## Problem statement:
Although the data below contains pictures, output only the lines between those holding "看了长长的书单，很有压力唉~" and "Trots att de", inclusive, exactly and without those pictures.

[[ Record extracts open ]]

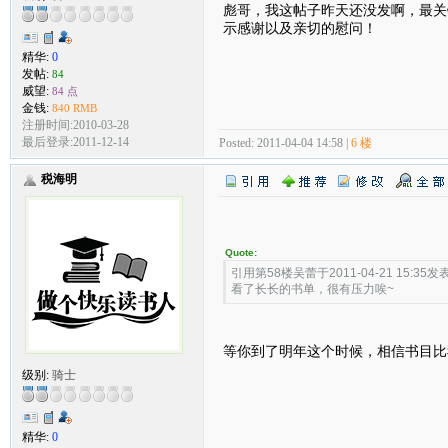
彪哥，我这帖子昨天还没发啊，最关
示感谢以及亲切的慰问！
精华:
0
发帖:
84
威望:
84 点
金钱:
840 RMB
注册时间:2010-03-28
最后登录:2011-12-14
Posted: 2011-04-04 14:58 |
6 楼
税海明
Quote:
引用第58楼吴蕾于2011-04-21 15:35发表
看了长长的书单，很有压力唉~
等你到了明年这个时候，相信书目比
级别:
骑士
精华:
0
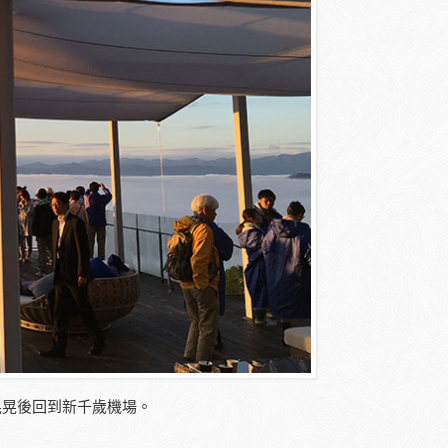
晃晃後回到新千歲機場。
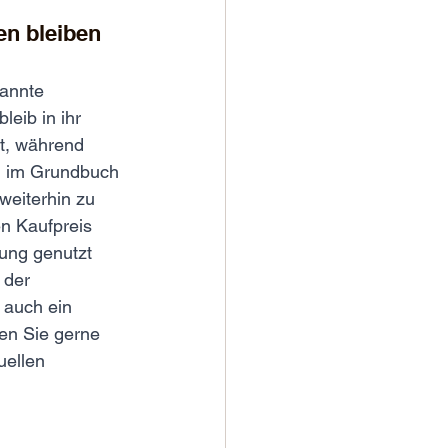
en bleiben
kannte 
eib in ihr 
ft, während 
nd im Grundbuch 
weiterhin zu 
n Kaufpreis 
ung genutzt 
 der 
 auch ein 
en Sie gerne 
uellen 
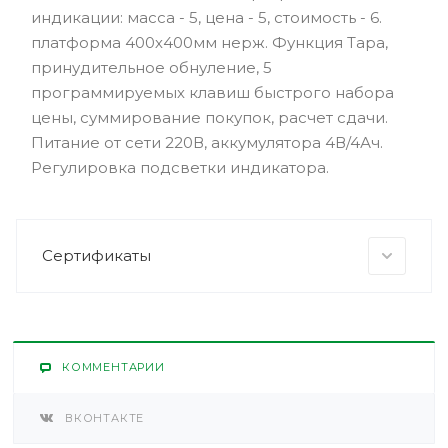
индикации: масса - 5, цена - 5, стоимость - 6.
платформа 400х400мм нерж. Функция Тара,
принудительное обнуление, 5
программируемых клавиш быстрого набора
цены, суммирование покупок, расчет сдачи.
Питание от сети 220В, аккумулятора 4В/4Ач.
Регулировка подсветки индикатора.
Сертификаты
КОММЕНТАРИИ
ВКОНТАКТЕ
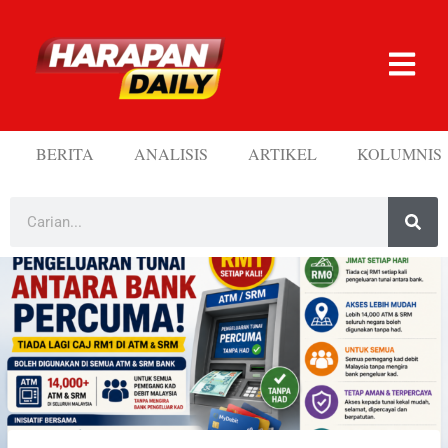
BERITA
ANALISIS
ARTIKEL
KOLUMNIS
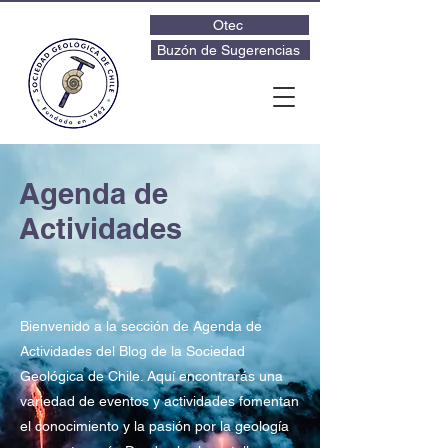
Otec
Buzón de Sugerencias
Agenda de
Actividades
Bienvenido a la sección de Agenda de
Actividades del Blog de la Sociedad
Geológica de Chile. Aquí encontrarás una
variedad de eventos y actividades fomentan
el conocimiento y la pasión por la geología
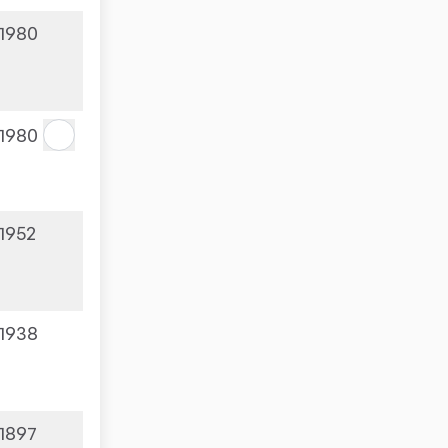
1980
1980
1952
1938
1897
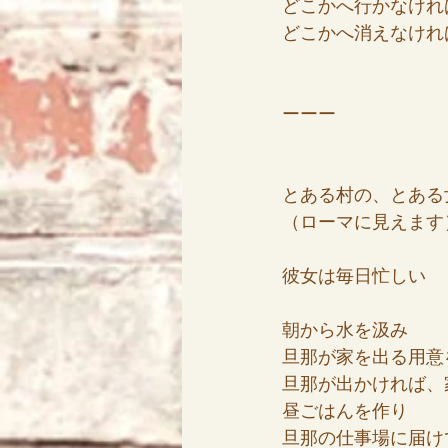
どこかへ行かなけれ
どこかへ消えなけれ
ーーー
とある村の、とある
（ローマに見えます
彼女は毎日忙しい
朝から水を汲み
旦那が家を出る用意
旦那が出かければ、
昼ごはんを作り
旦那の仕事場に届け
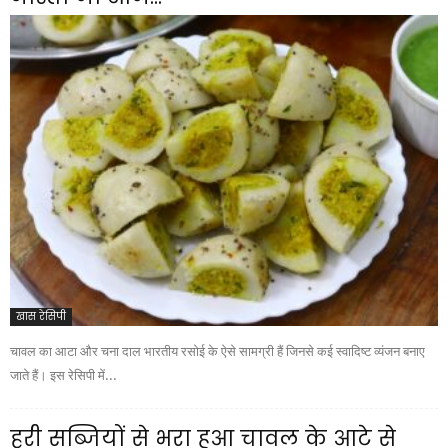
खास रेसिपी
चावल का आटा और चना दाल भारतीय रसोई के ऐसे सामग्री हैं जिनसे कई स्वादिष्ट व्यंजन बनाए
जाते हैं। इस रेसिपी में...
हरी सब्जियों से भरा हुआ चावल के आटे से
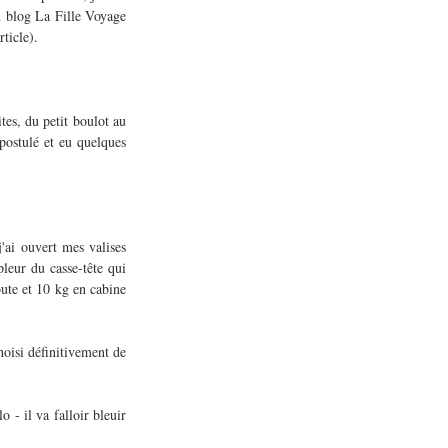
u blog La Fille Voyage 
ticle).
ites, du petit boulot au 
postulé et eu quelques 
'ai ouvert mes valises 
eur du casse-tête qui 
oute et 10 kg en cabine 
oisi définitivement de 
- il va falloir bleuir 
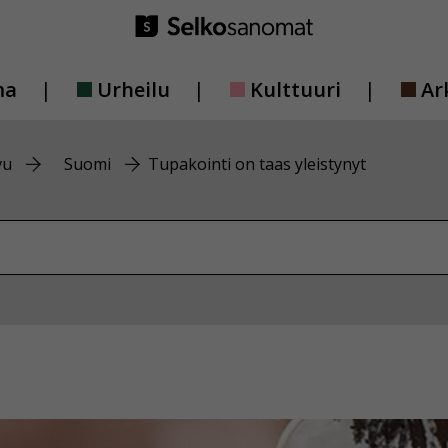
ma
Urheilu
Kulttuuri
Ar
vu
Suomi
Tupakointi on taas yleistynyt
vustolta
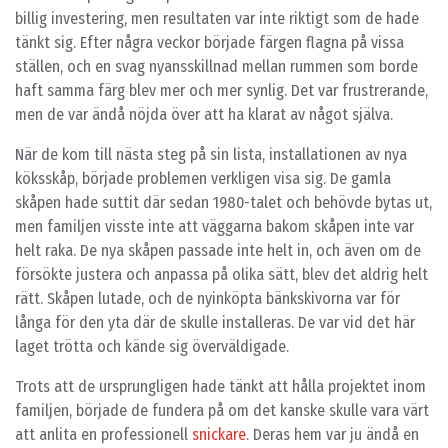
billig investering, men resultaten var inte riktigt som de hade
tänkt sig. Efter några veckor började färgen flagna på vissa
ställen, och en svag nyansskillnad mellan rummen som borde
haft samma färg blev mer och mer synlig. Det var frustrerande,
men de var ändå nöjda över att ha klarat av något själva.
När de kom till nästa steg på sin lista, installationen av nya
köksskåp, började problemen verkligen visa sig. De gamla
skåpen hade suttit där sedan 1980-talet och behövde bytas ut,
men familjen visste inte att väggarna bakom skåpen inte var
helt raka. De nya skåpen passade inte helt in, och även om de
försökte justera och anpassa på olika sätt, blev det aldrig helt
rätt. Skåpen lutade, och de nyinköpta bänkskivorna var för
långa för den yta där de skulle installeras. De var vid det här
laget trötta och kände sig överväldigade.
Trots att de ursprungligen hade tänkt att hålla projektet inom
familjen, började de fundera på om det kanske skulle vara värt
att anlita en professionell
snickare
. Deras hem var ju ändå en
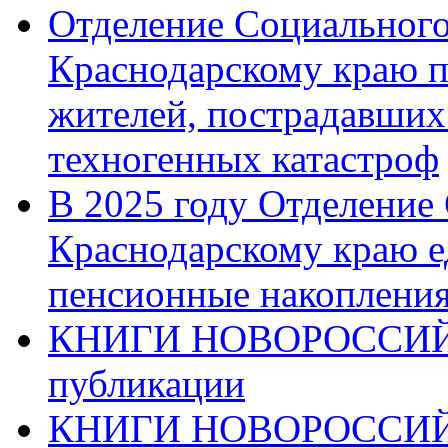
Отделение Социального
Краснодарскому краю п
жителей, пострадавших
техногенных катастроф
В 2025 году Отделение
Краснодарскому краю 
пенсионные накопления
КНИГИ НОВОРОССИЙ
публикации
КНИГИ НОВОРОССИ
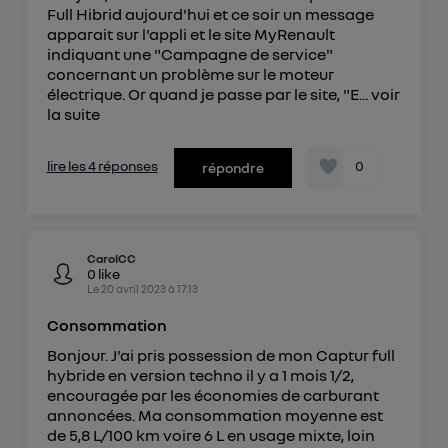
offrant choix et contrôle.
Full Hibrid aujourd'hui et ce soir un message
Elle utilise un identifiant créé par votre opérateur
apparait sur l'appli et le site MyRenault
télécom basé sur votre adresse IP et une référence
indiquant une "Campagne de service"
concernant un problème sur le moteur
de votre contrat internet (ex : votre numéro de
électrique. Or quand je passe par le site, "E...
voir
téléphone).
la suite
L'identifiant est associé à votre connexion
internet. Ainsi, toutes les personnes utilisant la
lire les 4 réponses
0
répondre
même connexion et ayant consenties se verront
attribuer le même identifiant. En général :
Pour une
connexion foyer
(ex : Wi-Fi), la personnalisation sera basée
sur la navigation des membres du foyer ayant consentis.
Pour une
connexion mobile
, la personnalisation sera basée
CarolCC
uniquement sur la navigation de l'utilisateur du mobile.
0
like
Vous pouvez à tout moment retirer ce
Le
20 avril 2023
à
17:13
consentement sur
le portail d’Utiq
("
Consommation
") ou via la page « gérer Utiq » en bas de ce site.
Bonjour. J'ai pris possession de mon Captur full
Pour plus d'informations, veuillez consulter
la
hybride en version techno il y a 1 mois 1/2,
Politique d'information sur les données
encouragée par les économies de carburant
personnelles d'Utiq
.
annoncées. Ma consommation moyenne est
de 5,8 L/100 km voire 6 L en usage mixte, loin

[[ Record extracts closed ]]

## Solution for this problem:
看了长长的书单，很有压力唉~
等你到了明年这个时候，相信书目比
级别:
骑士
精华:
0
晃晃後回到新千歲機場。
en bleiben
kannte 
eib in ihr 
ft, während 
nd im Grundbuch 
weiterhin zu 
n Kaufpreis 
ung genutzt 
 der 
 auch ein 
en Sie gerne 
uellen 
индикации: масса - 5, цена - 5, стоимость - 6.
платформа 400х400мм нерж. Функция Тара,
принудительное обнуление, 5
программируемых клавиш быстрого набора
цены, суммирование покупок, расчет сдачи.
Питание от сети 220В, аккумулятора 4В/4Ач.
Регулировка подсветки индикатора.
Сертификаты
КОММЕНТАРИИ
ВКОНТАКТЕ
BERITA
ANALISIS
ARTIKEL
KOLUMNIS
Otec
Buzón de Sugerencias
Agenda de
Actividades
Bienvenido a la sección de Agenda de
Actividades del Blog de la Sociedad
Geológica de Chile. Aquí encontrarás una
variedad de eventos y actividades fomentan
el conocimiento y la pasión por la geología
1980
1980
1952
1938
1897
どこかへ行かなけれ
どこかへ消えなけれ
ーーー
とある村の、とある
（ローマに見えます
彼女は毎日忙しい
朝から水を汲み
旦那が家を出る用意
旦那が出かければ、
昼ごはんを作り
旦那の仕事場に届け
खास रेसिपी
चावल का आटा और चना दाल भारतीय रसोई के ऐसे सामग्री हैं जिनसे कई स्वादिष्ट व्यंजन बनाए
जाते हैं। इस रेसिपी में...
हरी सब्जियों से भरा हुआ चावल के आटे से
u blog La Fille Voyage 
ticle).
ites, du petit boulot au 
postulé et eu quelques 
'ai ouvert mes valises 
eur du casse-tête qui 
oute et 10 kg en cabine 
oisi définitivement de 
- il va falloir bleuir 
ma
Urheilu
Kulttuuri
Ar
vu
Suomi
Tupakointi on taas yleistynyt
vustolta
billig investering, men resultaten var inte riktigt som de hade
tänkt sig. Efter några veckor började färgen flagna på vissa
ställen, och en svag nyansskillnad mellan rummen som borde
haft samma färg blev mer och mer synlig. Det var frustrerande,
men de var ändå nöjda över att ha klarat av något själva.
När de kom till nästa steg på sin lista, installationen av nya
köksskåp, började problemen verkligen visa sig. De gamla
skåpen hade suttit där sedan 1980-talet och behövde bytas ut,
men familjen visste inte att väggarna bakom skåpen inte var
helt raka. De nya skåpen passade inte helt in, och även om de
försökte justera och anpassa på olika sätt, blev det aldrig helt
rätt. Skåpen lutade, och de nyinköpta bänkskivorna var för
långa för den yta där de skulle installeras. De var vid det här
laget trötta och kände sig överväldigade.
Trots att de ursprungligen hade tänkt att hålla projektet inom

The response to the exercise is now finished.